Currently honors students at Hudson County High Tech High School, Secaucus, the twins are applying to college while continuing to pursue a career in the entertainment industry. Eric wants to study graphic design while John is eyeing film/TV production and video editing.
To the latter end, for the past six years, they’ve been getting professional guidance from David Musial, a Jersey City- based professional liturgical musician who taught music technology at Stevens Institute of Technology, Hoboken.
Musial’s initial contact with the Rosados came while he was conducting a Christmas concert at St. Mary’s Church. Recognizing that the duo (age 12 at the time) exhibited unique musical talent, he offered them free weekly coaching sessions at his Jersey City recording studio.
The twins have made the most of it.
“We’ve done at least 25 videos and 50 stage shows,” Eric said, while sharing the bill with the likes of Kool and the Gang, Snoop Dog, Christian music singer Melissa Pierre, Polish opera star Kasia Drucker and Broadway celebrity N’Kenge.
“For me,” Eric said, “the process of having an idea and then actualizing it through music by playing around with different sounds is what I enjoy the most.”
The biggest takeaway from their performances, Eric said, is “picking up real-world experience, which is something you can’t replicate, and then seeing where the industry takes you.”
Musial characterized the twins’ musical style as a mix of pop, up-tempo reggae, and pop reggaeton, which is popular in the Puerto Rican community in particular.

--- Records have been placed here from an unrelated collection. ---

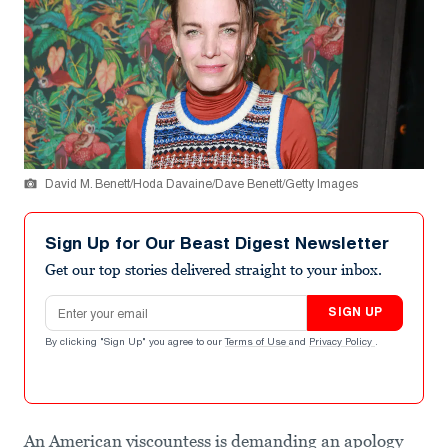
David M. Benett/Hoda Davaine/Dave Benett/Getty Images
Sign Up for Our Beast Digest Newsletter
Get our top stories delivered straight to your inbox.
Email address
SIGN UP
By clicking "Sign Up" you agree to our
Terms of Use
and
Privacy Policy
.
An American viscountess is demanding an apology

“About a third of their selections are cover tunes while the rest are mostly songs they have written with me and other musical performers,” Musial said. “In the past year, they have written their own material,” Musial added.
The themes of their video creations have ranged from Halloween to Puerto Rican heritage, to 911 to public paintings and statues in Jersey City.

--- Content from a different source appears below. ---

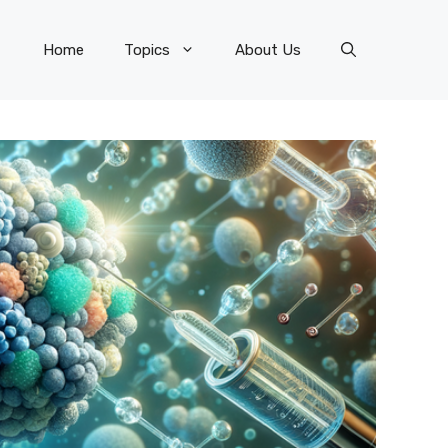
Home
Topics
About Us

Their tapings and public performances have taken the twins on the road, making stops in and out of the Garden State, highlighted by a 2018 stage show in the Bronx as part of the National Puerto Rican Day celebration, where they sang before an estimated 20,000 spectators.
Three weeks later, the twins were in Manhattan, participating in the National Puerto Rican Day Parade, which they also participated in in 2019. The Rosados have performed in Newark and in Union City. Here in Jersey City, they have sung for the city’s 911 Committee event about stopping violence.
On April 18, the Rosados can be heard on tape singing a Musial song composed for Dyngus Day, a Polish holiday, at a parade in Greenpoint, Brooklyn.
For the past 16 months, at the Sellayre Ski Resort in the Catskills, N.Y., the brothers have been participating in the filming of a 90-minute ski training movie intertwined with their music. “Ski With Me” being produced by Gary Helfenstein of New York.
Eric has been called the official “Ambassador for Autism for Jersey City” with the song that he and John, with help from Musial, composed, called “Accept Me Into Your World.” John has written a song that deals with Obsessive Compulsive Disorder entitled “Relax.”